Von China lernen

Carsten Senz, Deutschland-Kommunikationschef von Huawei, versteht sich als Brückenbauer ins Reich der Mitte. Er ermutigt vor allem Mittelständler, sich vorurteilsfrei mit China auseinanderzusetzen.

Gerade für Kommunikationsverantwortliche ist der Dialog über China zentral. Sie können den Austausch aktiv gestalten.“ – Carsten Senz

Wer mit Deutschen spricht, die in China leben oder regelmäßig dorthin reisen, erkennt ein anderes Land, als es die deutsche Berichterstattung oft zeichnet: ein Land, das sich mit enormem Tempo entwickelt, mit Menschen, die Ideen umsetzen, Technologien erproben und wirtschaftliche Chancen nutzen. Ein Kontrast zu den Schlagzeilen, in denen meist geopolitische Konflikte oder Systemfragen im Vordergrund stehen.

China ist für die deutsche Wirtschaft unverzichtbar. Fast jeder größere Mittelständler hat dort Kunden, Lieferanten oder Partner. In Zukunftsfeldern wie Elektromobilität, Digitalisierung oder KI setzt das Land der Mitte längst Maßstäbe. Doch viele Entscheider hierzulande wissen wenig über den chinesischen Markt, seine Dynamiken und die handelnden Akteure.
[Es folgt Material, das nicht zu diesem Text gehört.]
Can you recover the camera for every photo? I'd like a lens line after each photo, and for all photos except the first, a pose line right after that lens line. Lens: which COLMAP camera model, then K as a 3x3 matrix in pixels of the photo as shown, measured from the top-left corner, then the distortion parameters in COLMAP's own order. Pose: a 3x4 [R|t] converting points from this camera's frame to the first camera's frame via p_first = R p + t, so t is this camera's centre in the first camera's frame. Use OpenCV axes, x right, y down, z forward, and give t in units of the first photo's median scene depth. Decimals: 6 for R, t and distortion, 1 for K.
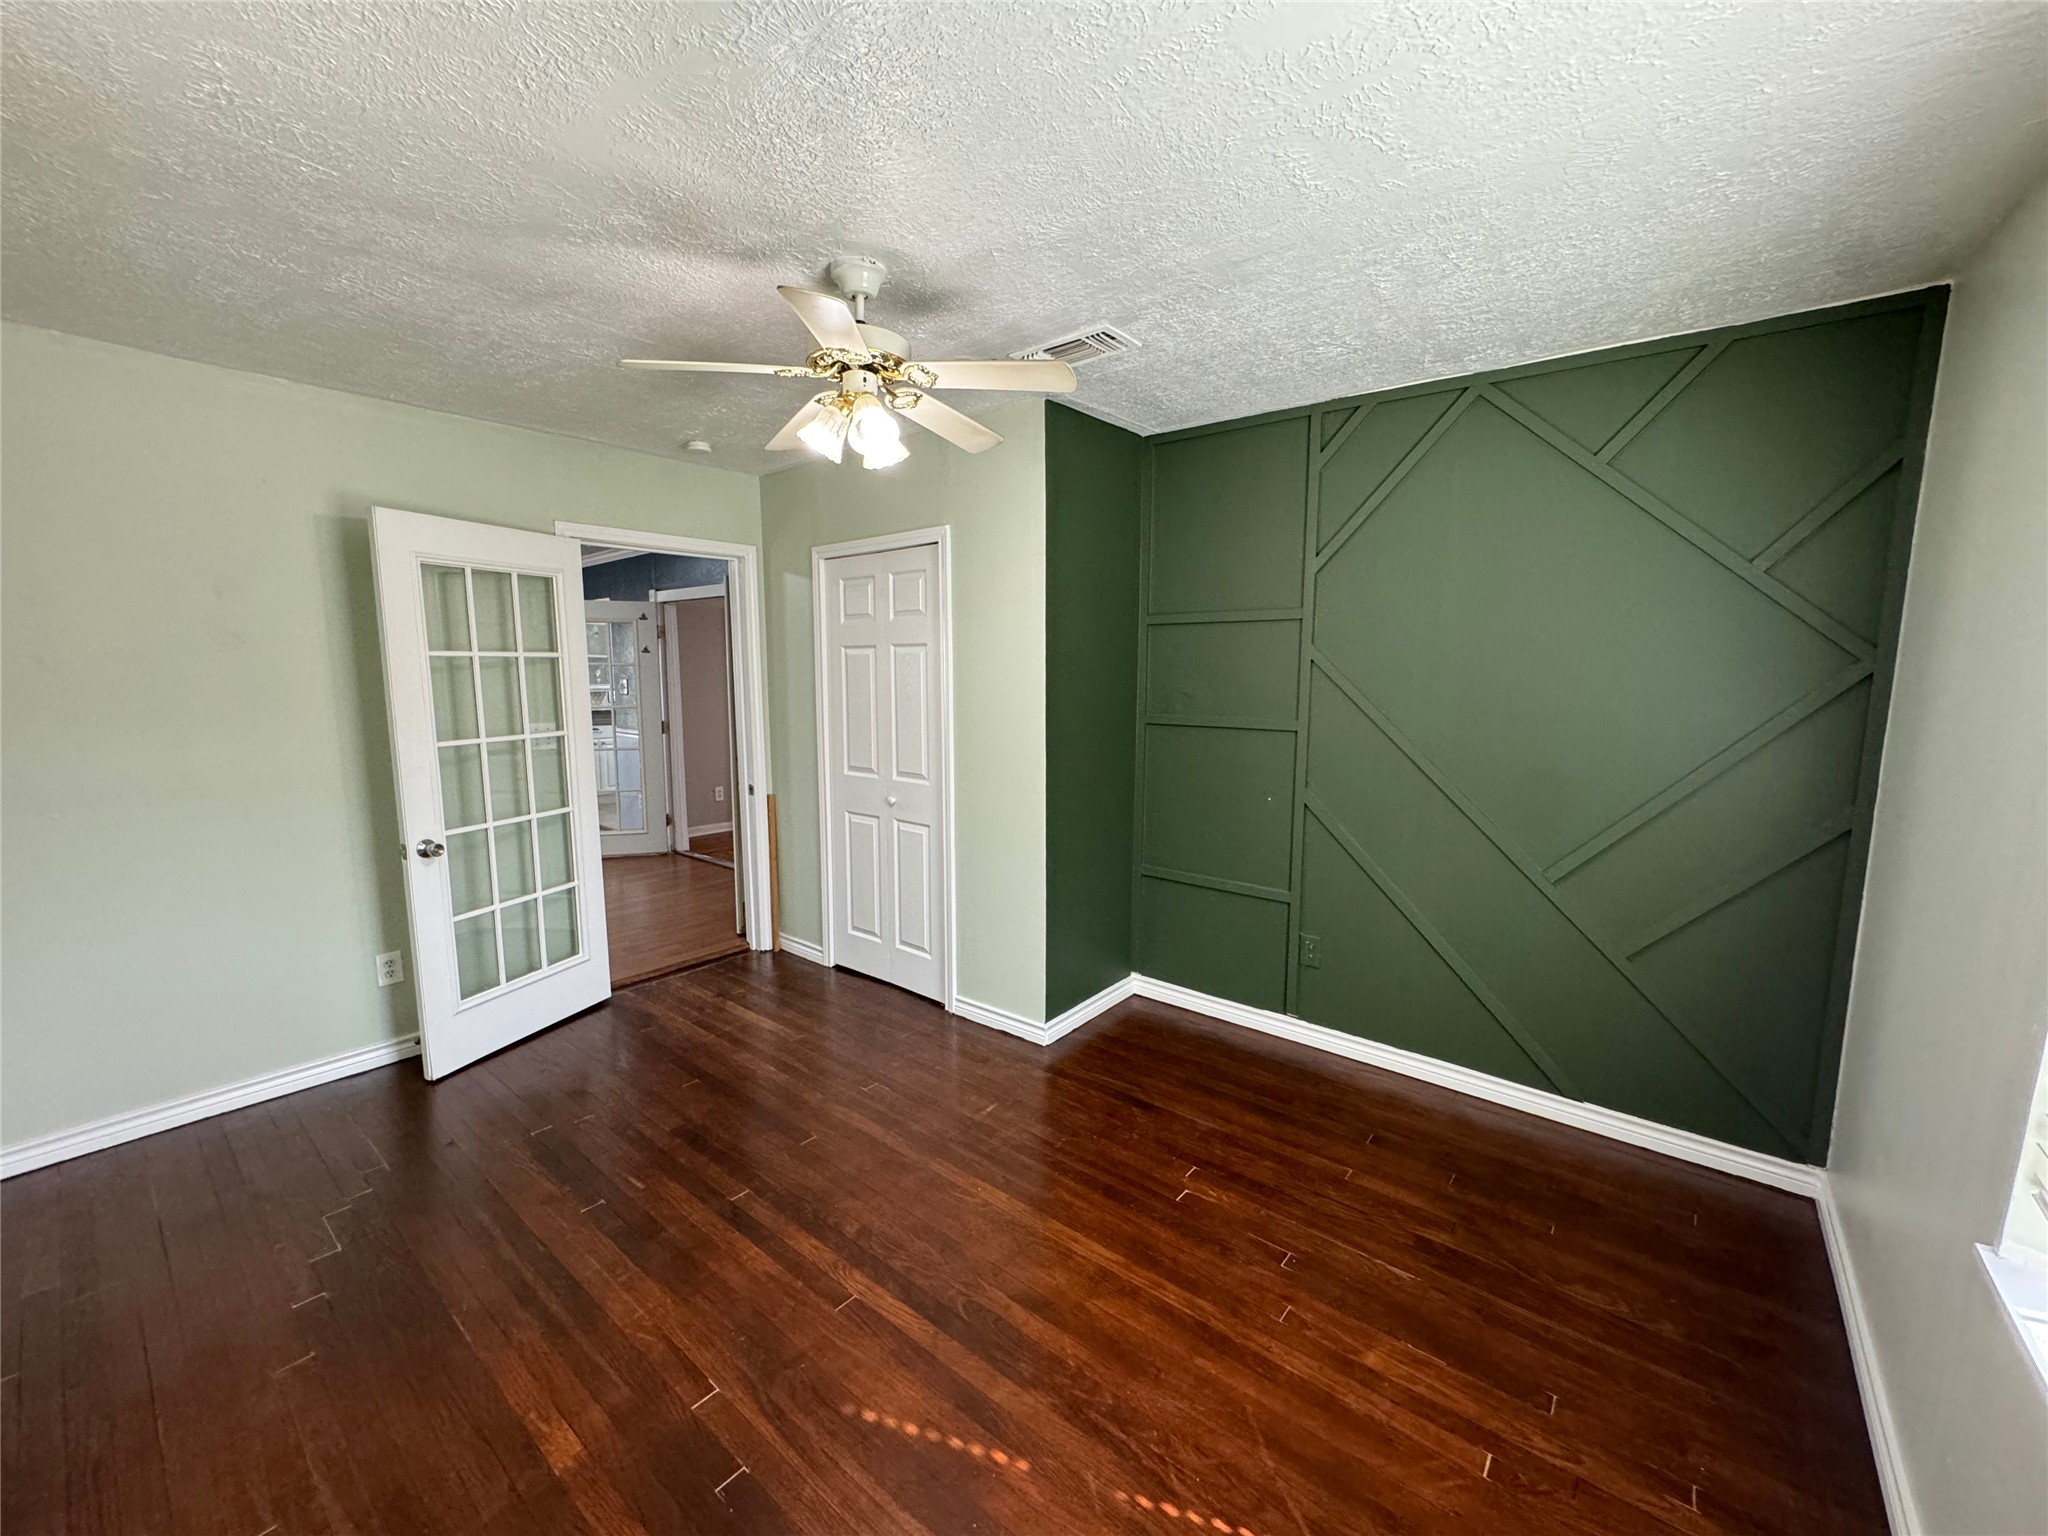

Der Aufstieg des Landes ist kein Zufall, sondern das Ergebnis jahrzehntelangen Lernens. Behörden, Forschung und Unternehmen haben weltweit beobachtet, wie andere Erfolg haben – und das Beste übernommen. Fleiß, Innovationsgeist und schnelle Umsetzung prägen das wirtschaftliche Klima. Der Wettbewerb ist hart, aber er spornt an.
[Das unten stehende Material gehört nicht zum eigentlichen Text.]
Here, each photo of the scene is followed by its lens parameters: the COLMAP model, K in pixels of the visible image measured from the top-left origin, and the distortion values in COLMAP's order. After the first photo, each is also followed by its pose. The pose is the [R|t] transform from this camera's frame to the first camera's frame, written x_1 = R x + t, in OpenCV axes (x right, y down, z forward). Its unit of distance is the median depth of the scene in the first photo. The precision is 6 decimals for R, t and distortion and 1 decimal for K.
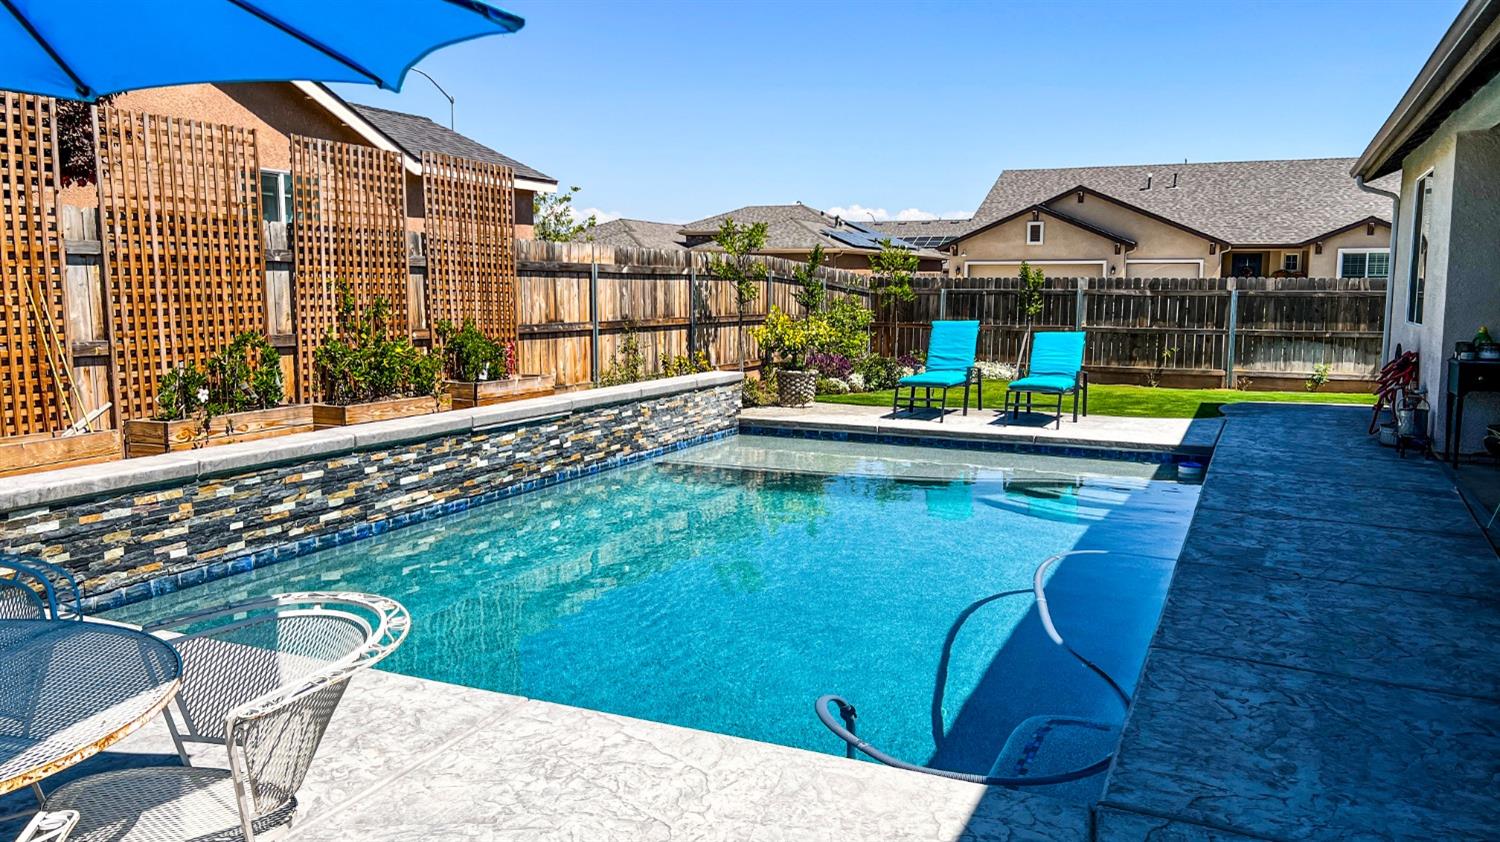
lens RADIAL K [[1111.7, 0, 750.0], [0, 1111.7, 421.0], [0, 0, 1]] dist [0.049168, -0.066724]
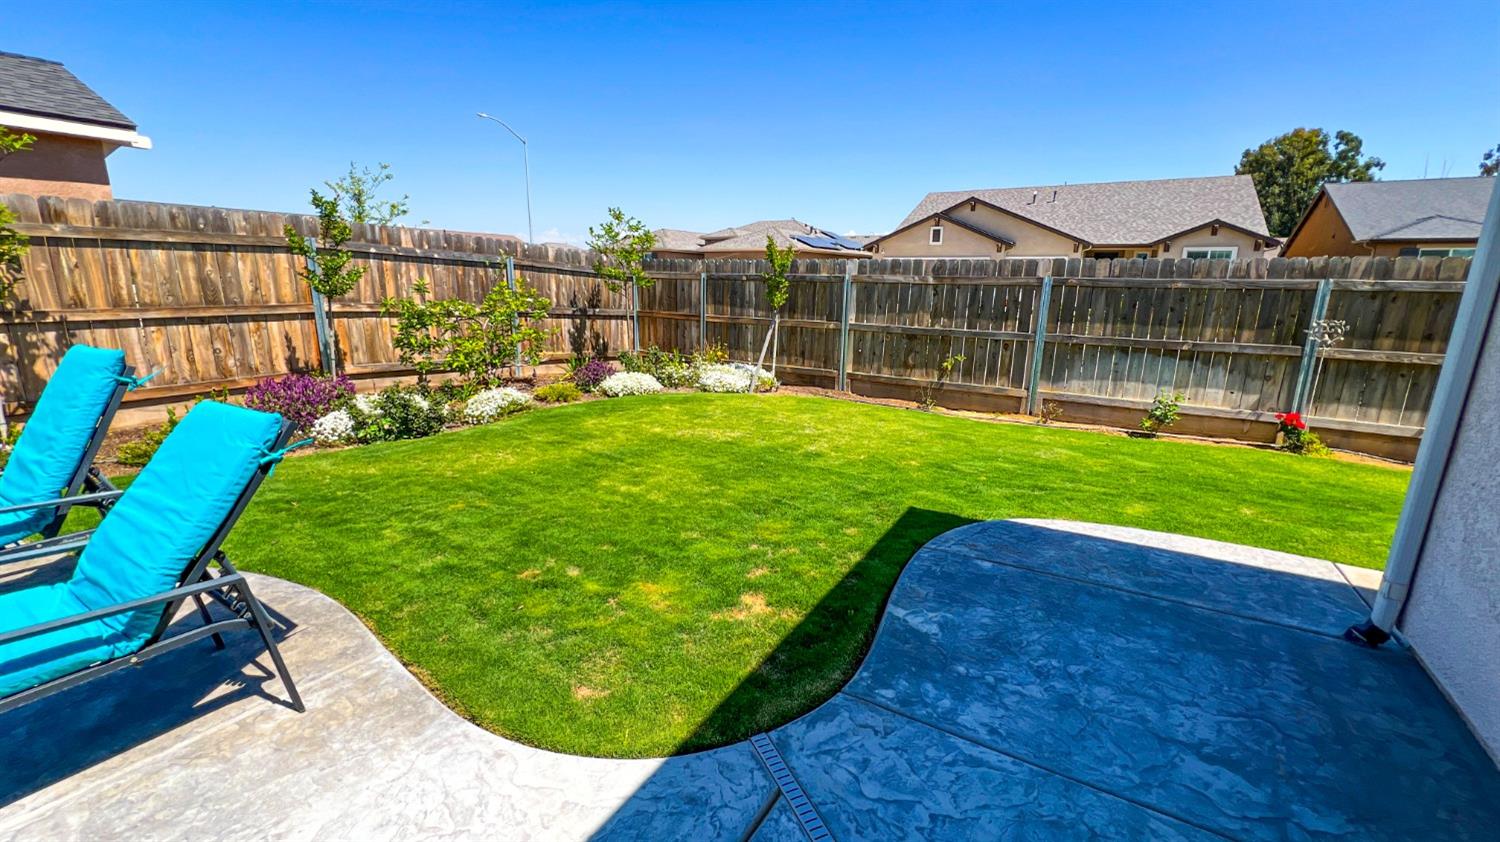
lens RADIAL K [[602.5, 0, 746.4], [0, 602.5, 416.0], [0, 0, 1]] dist [0.000887, -0.000287]
pose [[0.992444, 0.034691, -0.117694, 0.282028], [-0.022113, 0.994062, 0.106544, -0.063772], [0.120691, -0.103136, 0.987318, 0.573687]]
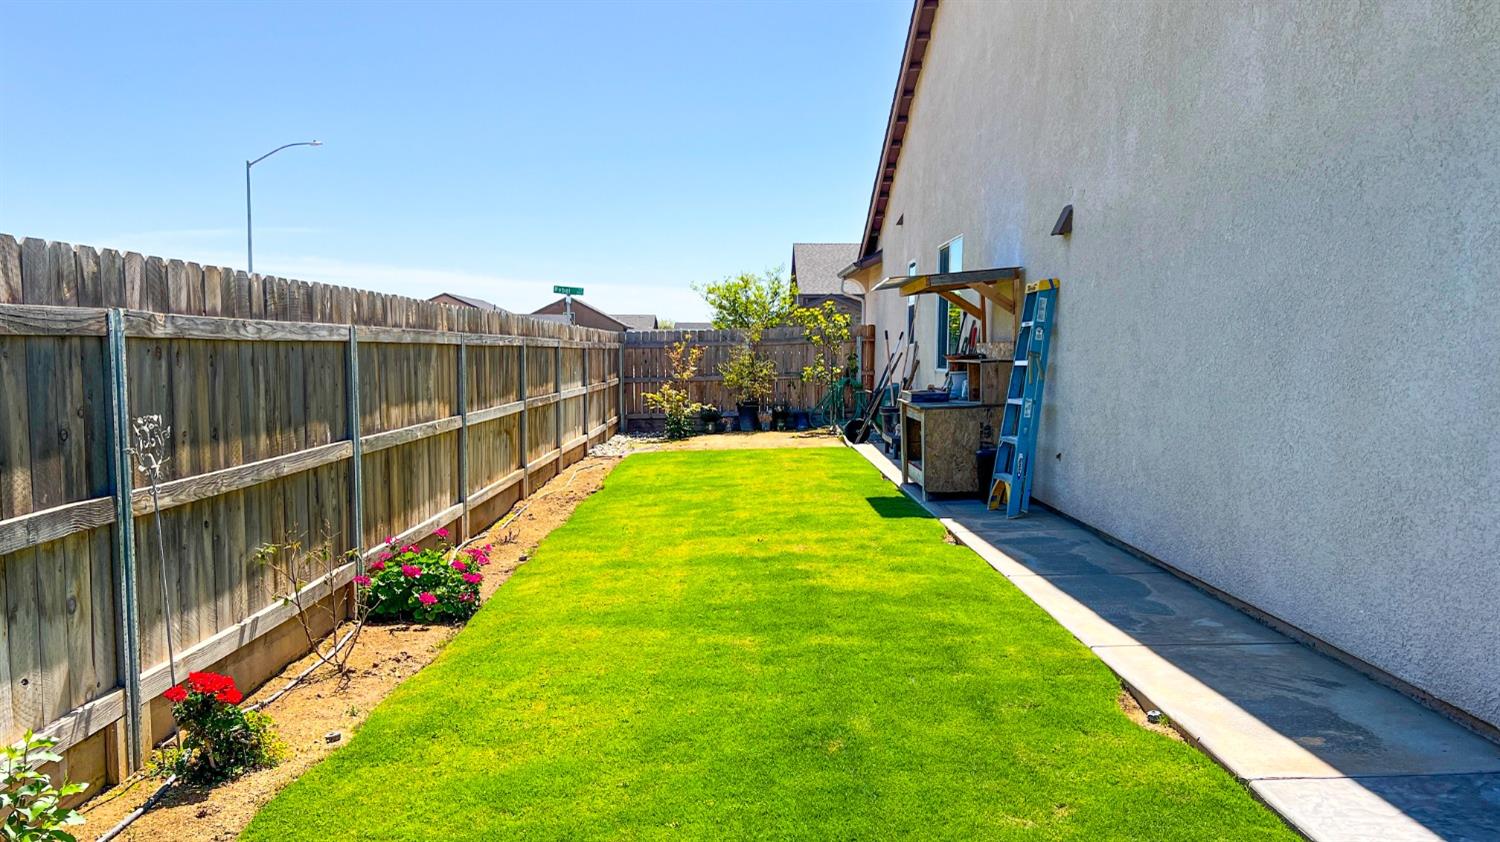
lens RADIAL K [[1111.7, 0, 750.0], [0, 1111.7, 421.0], [0, 0, 1]] dist [0.049168, -0.066724]
pose [[-0.406154, -0.068827, 0.911209, 0.293985], [0.106564, 0.986789, 0.122035, -0.100084], [-0.907570, 0.146667, -0.393454, 0.902458]]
Wer verstehen will, wie diese Märkte wirklich funktionieren, muss mit Menschen sprechen, die sie kennen. Tausende Deutsche arbeiten in China, viele seit Jahren. Sie wissen, was funktioniert, wo die Unterschiede liegen – und was man daraus lernen kann. Ihr Wissen ist ein Schatz, den deutsche Unternehmen bisher kaum heben.
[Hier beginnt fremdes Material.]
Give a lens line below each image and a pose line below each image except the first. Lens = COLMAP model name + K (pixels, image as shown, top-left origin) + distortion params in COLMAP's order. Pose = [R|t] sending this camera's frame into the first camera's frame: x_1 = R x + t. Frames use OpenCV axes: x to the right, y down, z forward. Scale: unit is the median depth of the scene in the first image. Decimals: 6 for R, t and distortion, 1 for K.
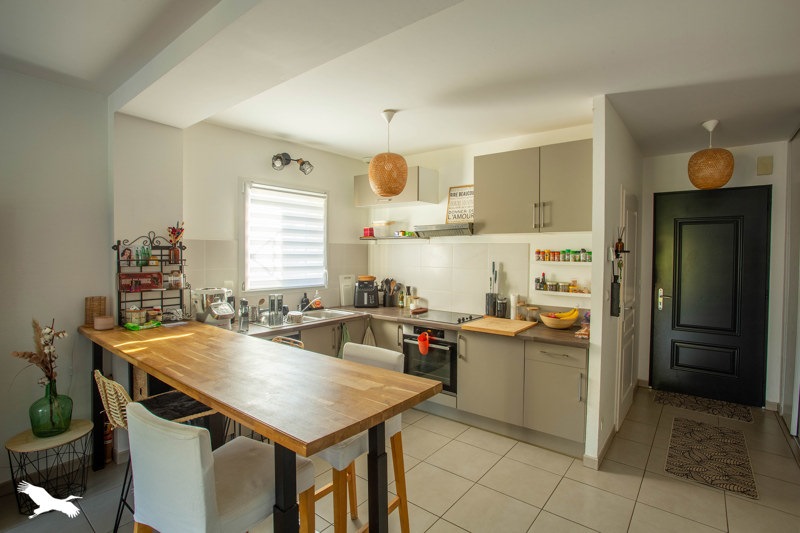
lens RADIAL K [[390.9, 0, 401.0], [0, 390.9, 264.6], [0, 0, 1]] dist [-0.018554, 0.003836]
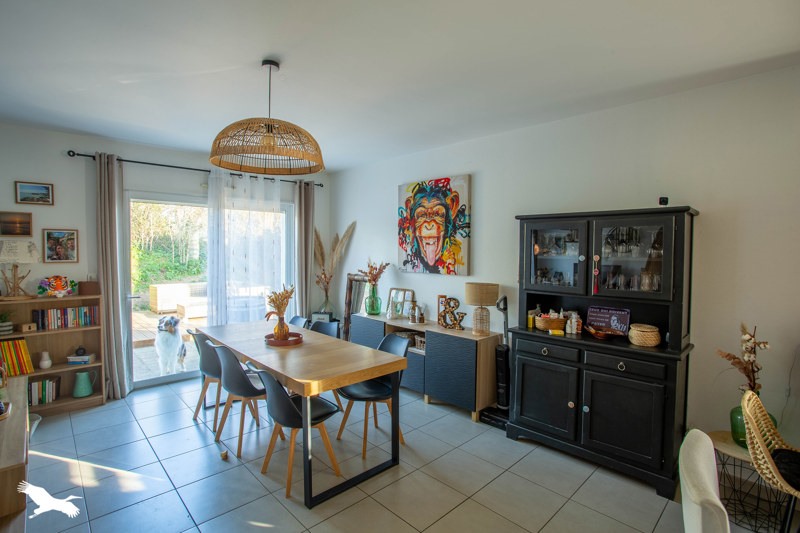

China-Kompetenz heißt, Risiken und Chancen rational zu bewerten. Strategisches Scouting und kontinuierliche Marktbeobachtung helfen, Entwicklungen frühzeitig zu erkennen inzuordnen. Wer nur in Worst-Case-Szenarien denkt, blockiert Innovation. Dadurch entsteht das größte Risiko: dass wir uns von den besten Ideen, Technologien und Partnern isolieren – und so an Wettbewerbsfähigkeit verlieren. Diese Entwicklung ist längst sichtbar.

Wir haben die Wahl: Abschottung und schleichender Rückstand – oder Kooperation, Lernen und Wettbewerbsfähigkeit. Wer sich auf Austausch und Dialog einlässt, gewinnt Perspektiven, die keine Statistik je liefern kann. Goethe hatte recht: Reisen bildet. Zuhören auch.

Gerade für Kommunikationsverantwortliche ist der Dialog über China zentral. Sie können den Austausch mit Partnern, Medien und Mitarbeitenden aktiv gestalten. Wer internationale Narrative versteht und kulturelle Unterschiede erkennt, kann Brücken bauen, statt Gräben zu vertiefen. Es geht nicht um politische Sympathie, sondern um ökonomische Realität.

Der Weg nach vorn führt über Offenheit, Wissen und Kommunikation. Wer den Dialog pflegt, legt die Basis für eine zukunftsfähige, resiliente und international anschlussfähige Unternehmenskommunikation.

Dieser Kommentar ist zuerst in der prmagazin-Ausgabe 11/2025 erschienen.